Mysteries Project receives word of funding from the Department of Canadian Heritage to proceed with Phase 3 of the project. The three new mysteries, to be launched in April 2006, are:

Torture and the Truth: Angélique and the Burning of Montreal

When Montreal caught fire in April 1734, suspicion fell on Marie Angélique, a Black slave accused of setting the fire to cover an escape with her White lover, a salt smuggler exiled from France. But if that was her motive, why did she stay to help her mistress save her possessions instead of fleeing. True, she confessed -- but only after torture. Her punishment was to be hanged and then burned. But did she really start the fire? What does her story tell us about slavery, torture and fire in early Canada?

Heaven and Hell on Earth: The Massacre of the "Black" Donnellys

The notorious Donnellys emigrated from Ireland in the 1840s with the hope of finding success in what would later become Canada. Yet, in 1880 the Donnelly farm was burned to the ground. The bodies of James, his beloved Johannah, their son Tom and niece Bridget were in the ashes, the victims of a vicious mob. Another son lay dead in a separate murder the same night. To this day, despite a great deal of evidence (including an eyewitness), no one has been found guilty of the crime. Many had no doubt "who done it", but two trials ended without any guilty verdict. Was this a community taking justice into its own hands when the justice system failed, or was it mob rule terrorizing rural Ontario? Did the Donnellys deserve their fate? Why was there no justice for the Donnellys?
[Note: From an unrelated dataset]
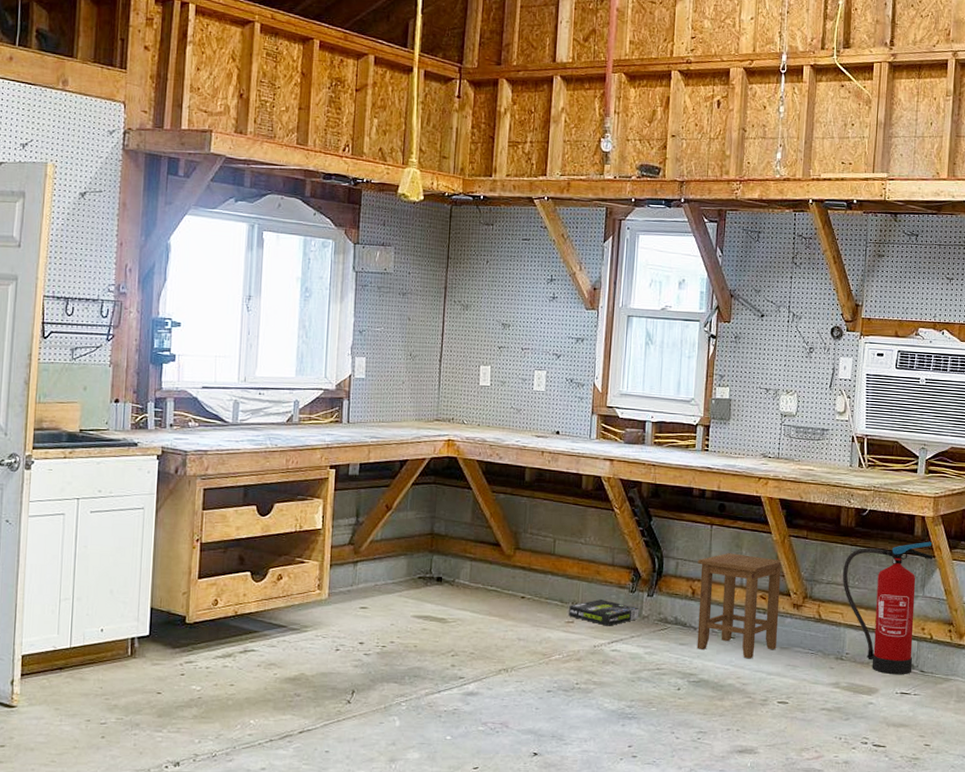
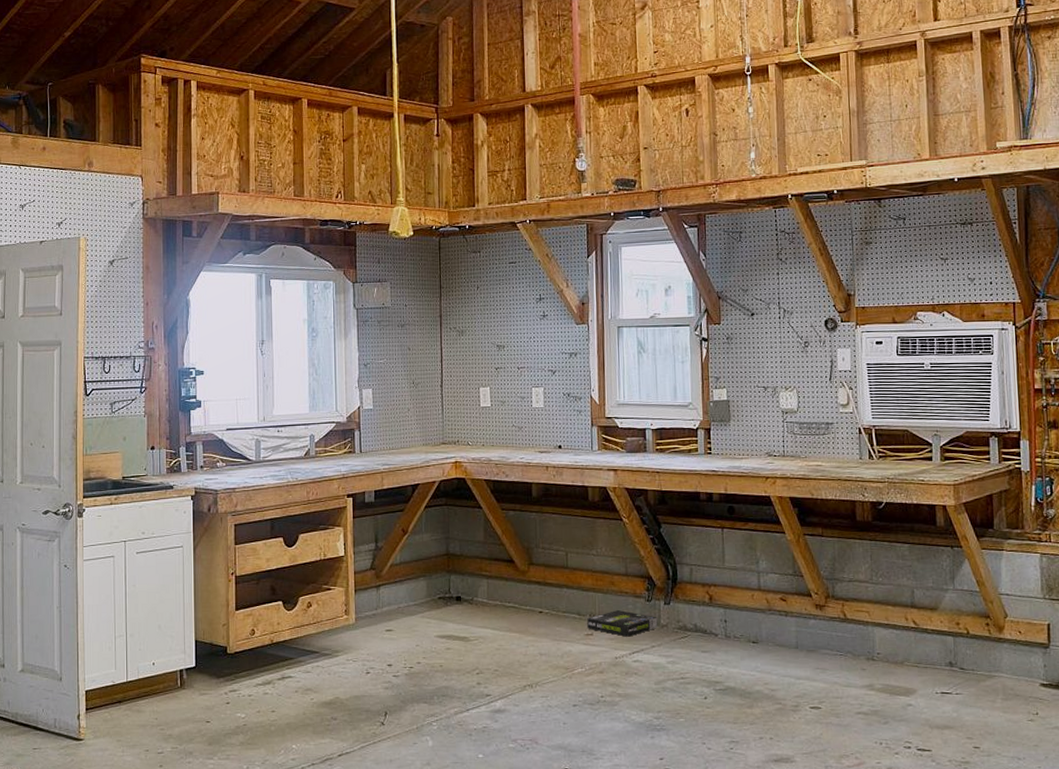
stool: present [696,553,784,659] -> none [712,556,802,664]
fire extinguisher: present [842,541,934,674] -> none [864,531,960,673]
Explosion on the Kettle Valley Line: The Death of Peter Verigin

An explosion on a rail car in October 1924 near Castlegar, British Columbia, took the life of Peter "Lordly" Verigin, the charismatic leader of the pacifist Doukhobor religious community. Eight others were also killed, including Verigin's 17-year-old female companion and a member of the provincial legislative assembly. A host of theories sprang up to explain the explosion. Was it dissident Doukhobors upset with his worldly ways, nativists jealous of the success of the Russian immigrants, agents of the Canadian or B.C. government trying to undermine Doukhobor resistance to public schooling, Verigin's own son, Soviet enemies, or merely an accident? To this day the explosion that rocked the Doukhobor community remains an unsolved mystery, a tragedy that throws an intense light onto Canadians' attitudes towards immigrants in the inter-war era.

January 2005

Mysteries Project submits proposal to the Canadian Content Online program of the Department of Canadian Heritage for a third phase of the project with three new bilingual mysteries.

May 31, 2005

Peter Gossage and Ruth Sandwell, project co-directors, are invited to present the teaching philosophy behind the Mysteries Project to the University of Waterloo Centre for Learning & Teaching Through Technology and the Department of History.

April 15, 2005

Ruth Sandwell, project co-director, gave an invited keynote address to the History of Curriculum Special Interest Group titled "Teaching History: On the Disjuncture Between Historical Practice and Classroom Teaching," April 15, 2005 at the American Educational Research Association annual general meeting, Montreal.

March 31, 2005

John Lutz featured the "We Do Not Know His Name" website in his presentation "Ethnohistory in a Cold Climate: Canadian Contributions to 21st Century Ethnohistory" at the Meeting of the Organization of American Historians in San Jose, California.

January 10, 2005

The Edmonton Journal and Vancouver Sun featured the Mysteries Project in an article by Janet Steffenhagen, "Mysteries of the Past Become Lessons".

December 2004

Ruth Sandwell, project co-director, published "The Great Unsolved Mysteries of Canadian History: Using a Web-Based Archive to Teach History", Special Issue, New Approaches to Teaching History, Canadian Social Studies, volume 39, no. 2, Winter 2005.